The uncertainty is reflected in the polling. An Emerson College survey released Thursday found Vance leading Rubio by only a single percentage point among likely Republican primary voters, 36 percent to 35 percent. Vance had held a commanding 52 percent share in Emerson surveys conducted in August and February. Rubio, by contrast, has climbed sharply from 9 percent last August and 20 percent in February.
New – 2028 presidential poll
🔴 Vance 36% (-16)
🔴 Rubio 35% (+15)
🔴 DeSantis 5%
🔴 Haley 5%Emerson #A – LV – 5/25 pic.twitter.com/eldW5wztGY
— Political Polls (@PpollingNumbers) May 28, 2026
The Secretary of State also released a video earlier in the month that raised eyebrows.
— Marco Rubio (@marcorubio) May 6, 2026
The shift does not mean Vance has lost his frontrunner status. But it does suggest that the Republican succession contest has become more fluid than it appeared only months ago.
In an interview with Fortune, Trump emphasized the stakes without naming a preferred successor. “Whoever gets this is going to be very important. And if you get the wrong person: disaster.”
Vance’s political predicament has been sharpened by the war with Iran. Before joining the administration, he built a substantial portion of his political identity around skepticism of extended American military involvement overseas. He has since defended Trump’s decision to go to war, even as some of his earlier supporters argue that the conflict represents a departure from the foreign policy message that helped Trump reshape the Republican Party.
Vance has also defended the administration’s proposed $1.8 billion fund to compensate people who claim they were subjected to political persecution by the federal government. The fund has drawn scrutiny from critics who argue that it could be used to reward Trump allies. A federal judge temporarily blocked the administration from setting up or operating the fund on Friday while legal challenges proceed.
Kentucky Gov. Andy Beshear, a potential Democratic presidential contender in 2028, has sought to turn the controversy into a broader indictment of Vance’s political identity.
Beshear accused the vice president of “governing in a way that only hurts the places he claims he was from” and said Vance had abandoned the populist image that helped propel his rise. “JD Vance doesn’t have a real bone in his body. Last week he’s appointed the fraud czar, and this week he’s defending a new $1.7 billion slush fund for the Trump administration to give to their allies.”
Questions about Vance’s political effectiveness have also followed him into state-level battles. Last summer, the White House political operation dispatched the vice president to Indiana in an effort to persuade Republican lawmakers to redraw the state’s congressional districts.
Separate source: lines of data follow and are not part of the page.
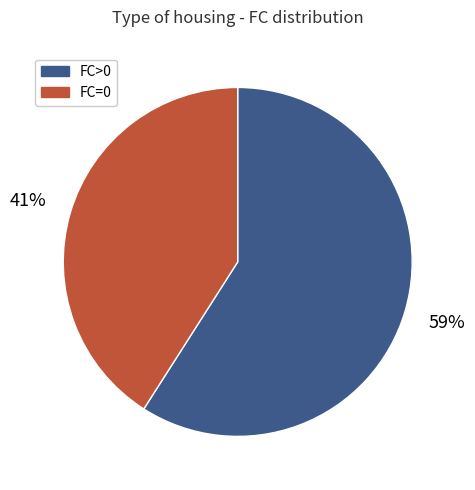

Rank the categories by value from highest to lowest.

FC>0, FC=0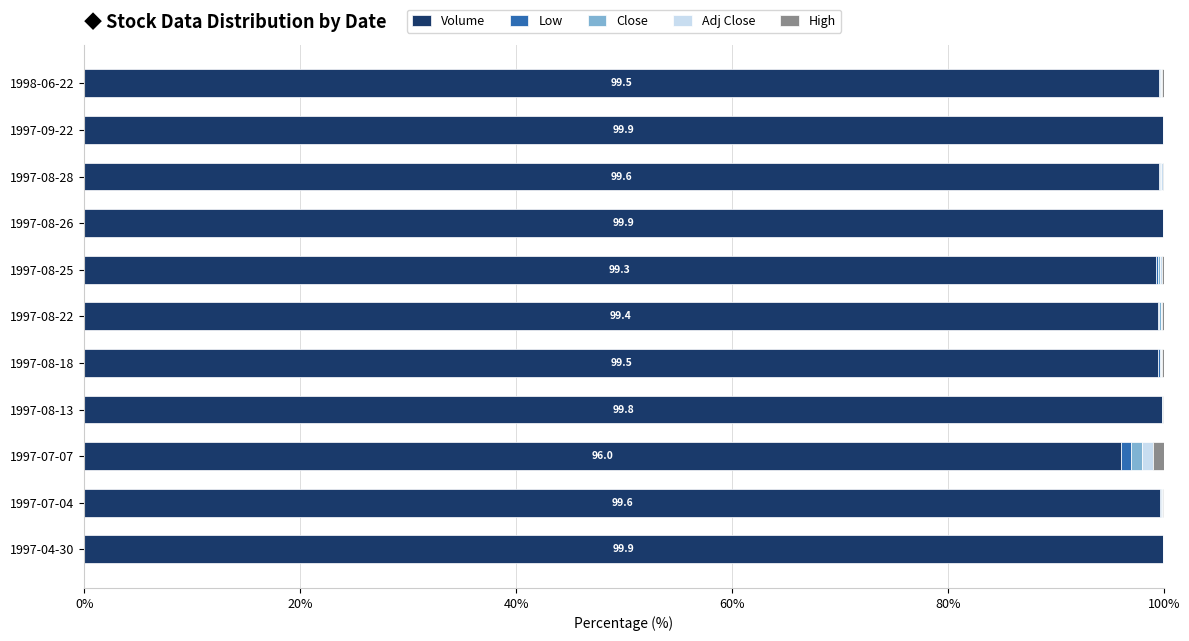

The Volume series shows 29.9 at 1997-04-30. True or false?

False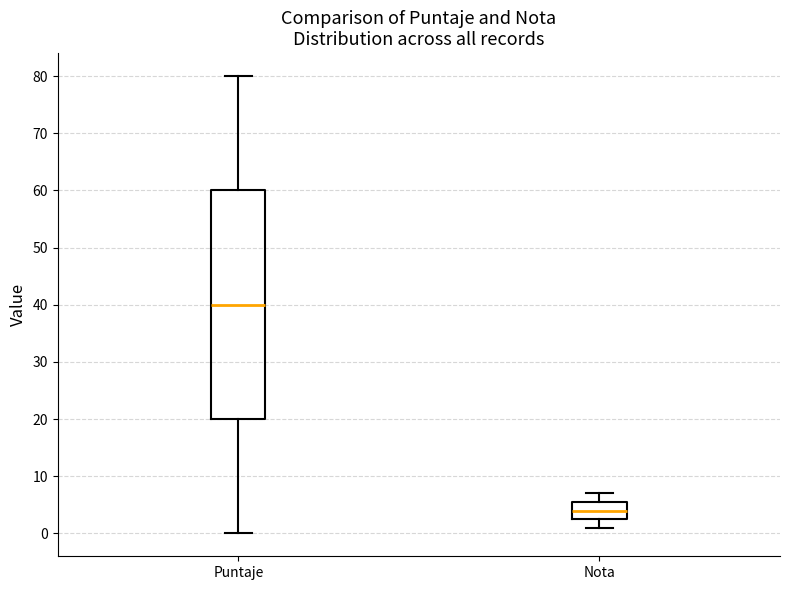

Reading left to right, read every box against the y-axis: the position of its median line, the range the box covers, and the ends of its whiskers. The values are not printed on the chart, so give them approximately, as read against the axis.

Puntaje: median 40, box 20 to 60, whiskers 0 to 80
Nota: median 4, box 3 to 6, whiskers 1 to 7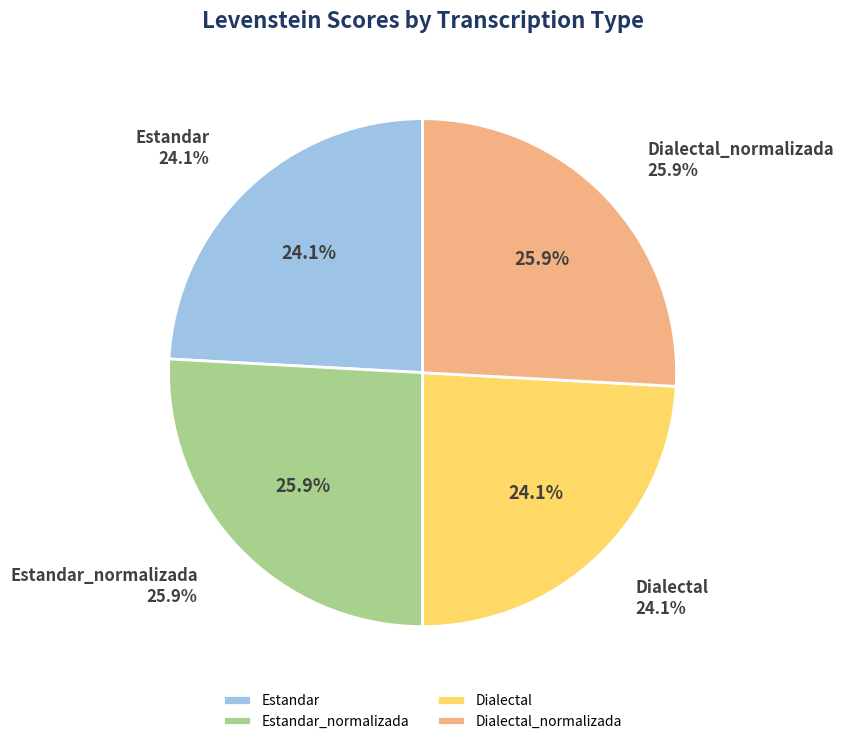

What is the ratio of the value at Dialectal_normalizada to the value at Estandar?

1.1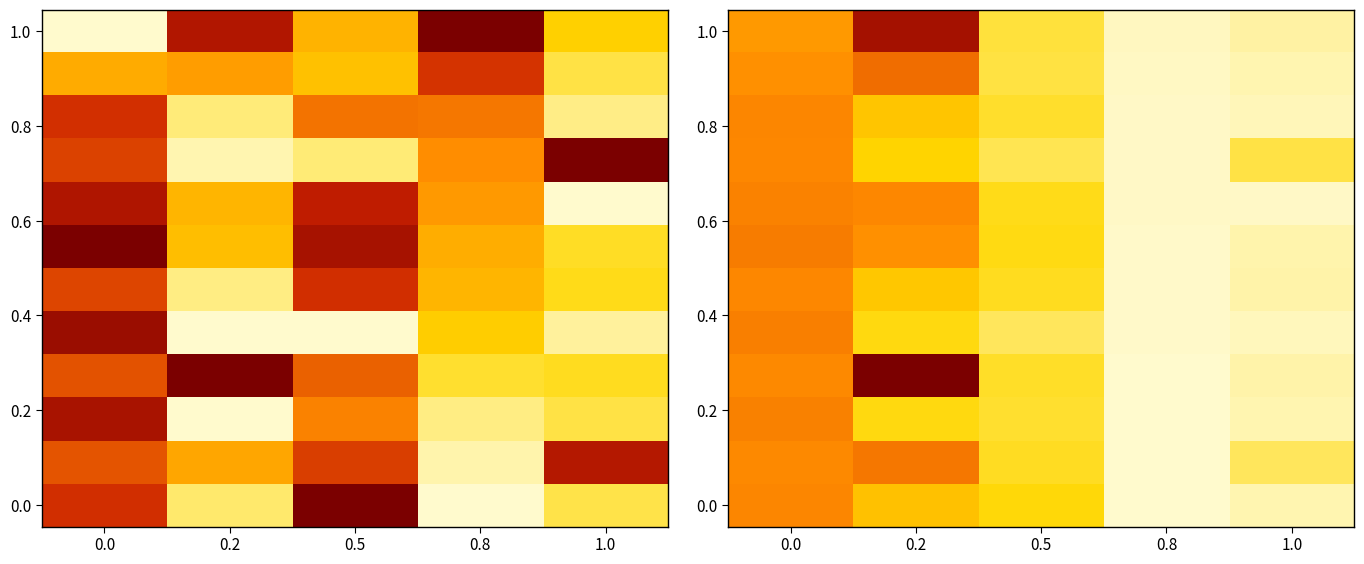

Which category has the highest value across all series?

0.2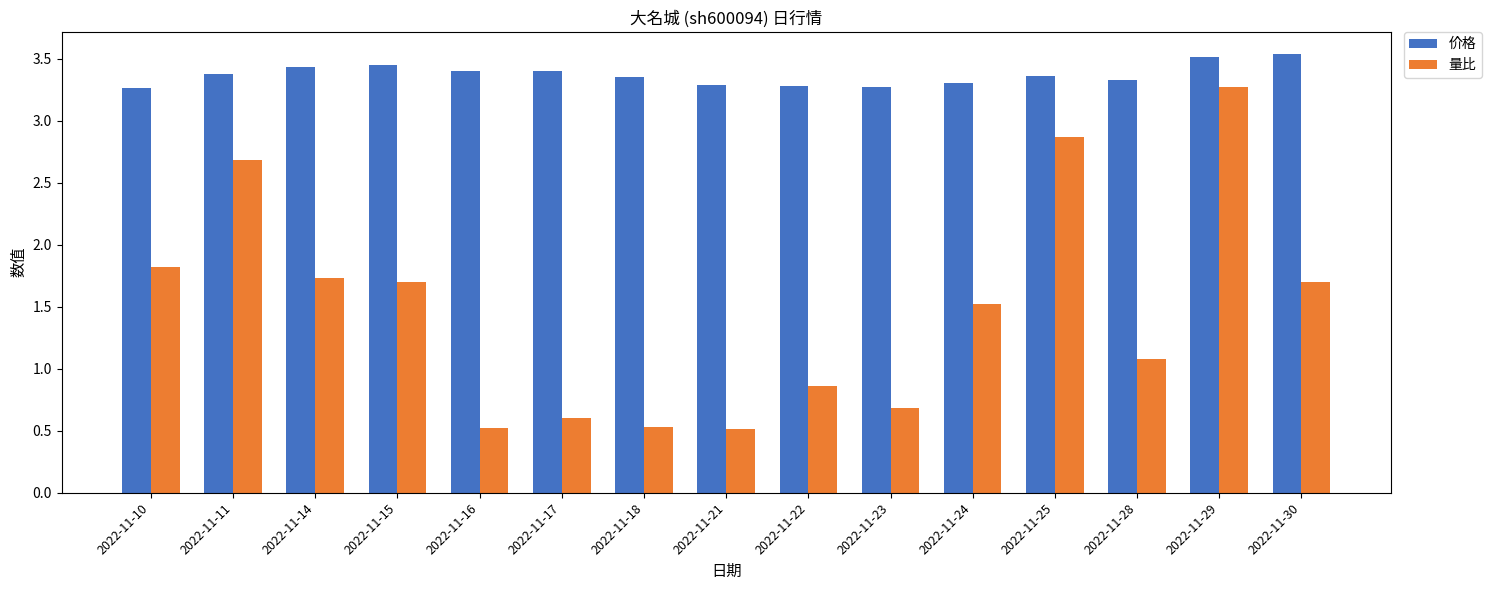

The 量比 series shows 0.6 at 2022-11-17. True or false?

True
The legislators refused, prompting Trump to launch a campaign of retribution against Republicans who resisted the administration’s pressure.
State Representative Ed Clere, a nine-term Republican who voted against redistricting, pointed to another international setback when assessing Vance’s influence. “He came up empty in Indiana the same way that he came up empty in Hungary.”
Clere has since announced a plan to retire from the General Assembly after facing a primary threat that saw many of his colleagues defeated.
The remark referred to Vance’s campaign intervention on behalf of Hungarian Prime Minister Viktor Orban, who lost his reelection bid in April after 16 years in power.
Despite those setbacks, Vance retains important advantages. A Pew Research Center survey released in February found that 75 percent of Republicans and Republican-leaning independents viewed him favorably. His position as finance chair of the Republican National Committee also gives him access to major donors and an institutional foothold that few prospective candidates could easily match.
Vance remains the presumed Republican frontrunner. But his status is no longer uncontested, and his future depends heavily on the approval of a president whose support has always been conditional, personal, and subject to sudden change.